Ruberg: [In addition to the differences between circuit- and packet-switched networks], the traditional voice network had all intelligence at the center and was at these big switches. If we wanted to change technology, we had to change the center. An IP-routed network makes it easier to introduce new functionality, new products, and services at the endpoint rather than the centerpoint. It allows for more rapid introduction of technology to have the intelligence at the end, not the center.

There's one other element: directories. Today, you have to remember phone numbers. There is a "logical" number, a hard translation to a physical location. What I'd really like to do is remember your name and have the system find [your number] for me. A routed system remembers addresses by names, like Web sites, not numbers.

[With names on a network, that becomes the responsibility of the network and that currently chews up bandwidth], but a routed network is more flexible in reflecting change because people move around. [That's why we need] intelligence at the end and not the center.

BW: What kind of cost/price differences can customers expect?
Ruberg: Today, if you make a long-distance phone call from a business line (not residential) and you beat up your long-distance carrier, you can get rates of 12-15 cents a minute, end to end. Qwest has announced 7.5 cents per minute in selected cities and selected terminations, geared to residential, [though the] quality of service may not be same.

IP-based telephony utilizes the network more efficiently, and so the consumer, addressing cost not the price, will see long-distance rates come down by half, primarily for business. We will see a decrease in residential rates, but I don't know how much. A lot has to do with next year on access charges. Voice prices have dropped by 50% over last two years, they will drop by half again by the year 2000.

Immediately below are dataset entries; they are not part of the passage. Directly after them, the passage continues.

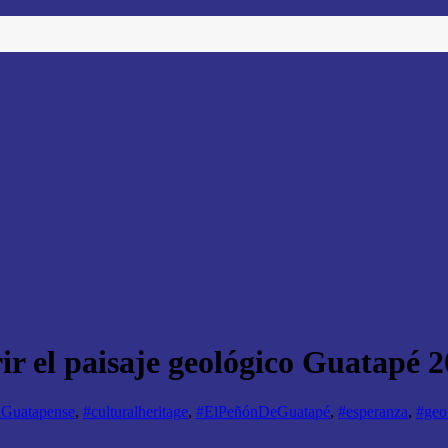
rir el paisaje geológico Guatapé 
aGuatapense
,
#culturalheritage
,
#ElPeñónDeGuatapé
,
#esperanza
,
#geol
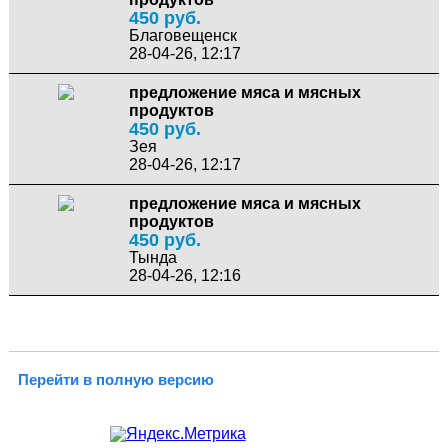
450 руб.
Благовещенск
28-04-26, 12:17
предложение мяса и мясных
продуктов
450 руб.
Зея
28-04-26, 12:17
предложение мяса и мясных
продуктов
450 руб.
Тында
28-04-26, 12:16
Перейти в полную версию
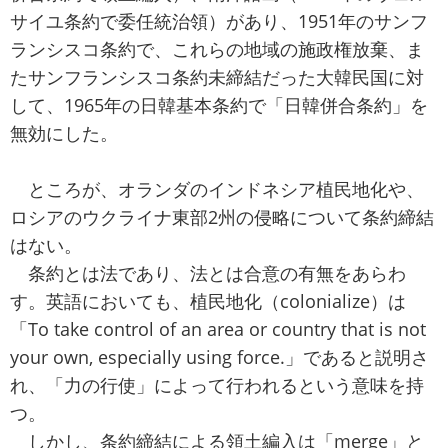
サイユ条約で委任統治領）があり、1951年のサンフ
ランシスコ条約で、これらの地域の施政権放棄、ま
たサンフランシスコ条約未締結だった大韓民国に対
して、1965年の日韓基本条約で「日韓併合条約」を
無効にした。
ところが、オランダのインドネシア植民地化や、
ロシアのウクライナ東部2州の侵略について条約締結
はない。
条約とは法であり、法とは合意の有無をあらわ
す。英語においても、植民地化（colonialize）は
「To take control of an area or country that is not
your own, especially using force.」であると説明さ
れ、「力の行使」によって行われるという意味を持
つ。
しかし、条約締結による領土編入は「merge」と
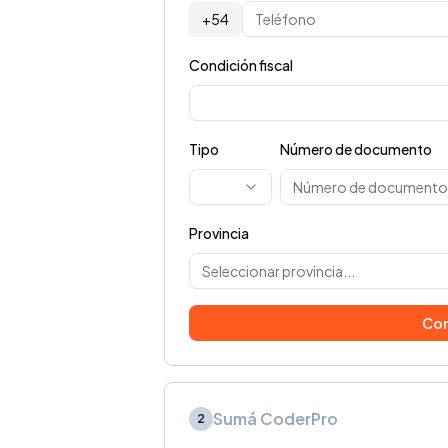
+54
Condición fiscal
Tipo
Número de documento
Provincia
Seleccionar provincia...
Con
Sumá CoderPro
2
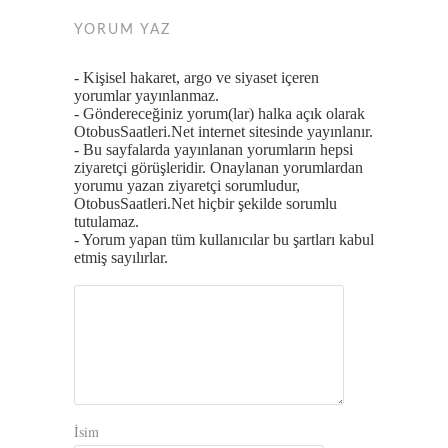
YORUM YAZ
- Kişisel hakaret, argo ve siyaset içeren
yorumlar yayınlanmaz.
- Göndereceğiniz yorum(lar) halka açık olarak
OtobusSaatleri.Net internet sitesinde yayınlanır.
- Bu sayfalarda yayınlanan yorumların hepsi
ziyaretçi görüşleridir. Onaylanan yorumlardan
yorumu yazan ziyaretçi sorumludur,
OtobusSaatleri.Net hiçbir şekilde sorumlu
tutulamaz.
- Yorum yapan tüm kullanıcılar bu şartları kabul
etmiş sayılırlar.
İsim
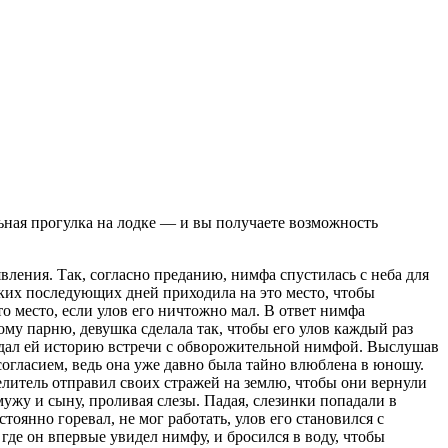
ьная прогулка на лодке — и вы получаете возможность
ления. Так, согласно преданию, нимфа спустилась с неба для
ьких последующих дней приходила на это место, чтобы
то место, если улов его ничтожно мал. В ответ нимфа
му парню, девушка сделала так, чтобы его улов каждый раз
оведал ей историю встречи с обворожительной нимфой. Выслушав
согласием, ведь она уже давно была тайно влюблена в юношу.
елитель отправил своих стражей на землю, чтобы они вернули
мужу и сыну, проливая слезы. Падая, слезинки попадали в
оянно горевал, не мог работать, улов его становился с
где он впервые увидел нимфу, и бросился в воду, чтобы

BW: What does Intermedia offer?
Ruberg: We charge by the minute, but we don't normally sell long-distance. We sell it with guaranteed services. I could sell you IP voice today, but you wouldn't like it. You can buy long-distance service to Venezuela, and one company will take 27 seconds dialing time, another will take 10. We'll ensure voice quality is there, we'll take 10, we'll go by cable then satellite. We talk to the customer on what quality they want.

Qwest's quality is not there. It is the technology, though, not the fault of the company. It's like the early days of dialing a POP or access code. I don't mean it's going to sound terrible, but there are different things that come into play. Certain people don't mind sitting in back of bus and having the bathroom next door to them."

BW: What is the impact of all this on the Bells?
Ruberg: It means they have to upgrade networks, and they're well aware of it. [Intermedia partners with many of the larger telecom companies, including a recent alliance with U S West.] It's a strange new world. These companies are not homogenous. They have a retail arm and a wholesale arm.

U S West has an "out of their territory" technology called "Enterprise," which is a combination of Cisco, Microsoft, Intel, and Intermedia coming together to provide solutions, not platforms, for their customers. If someone has a corporate headquarters in Denver and branch networks and want one-stop shopping and guaranteed functionality, they've put together a quasi-alliance to serve as these one stop shops, and we're part of it."

BW: What are you telling customers now about new technologies?
Ruberg: We don't want them to worry about it. If we sold them a platform, we'd tell them. We sell them a solution, so they shouldn't care. If they can't tell [the difference in quality], they don't care.

But with IP/voice now you can tell. So we will recommend they do only their intranet, and then they make the choice. You have to match their needs. You don't get them involved in the technology. If you do that, you're not a one-stop shop, you're a peddler of technology.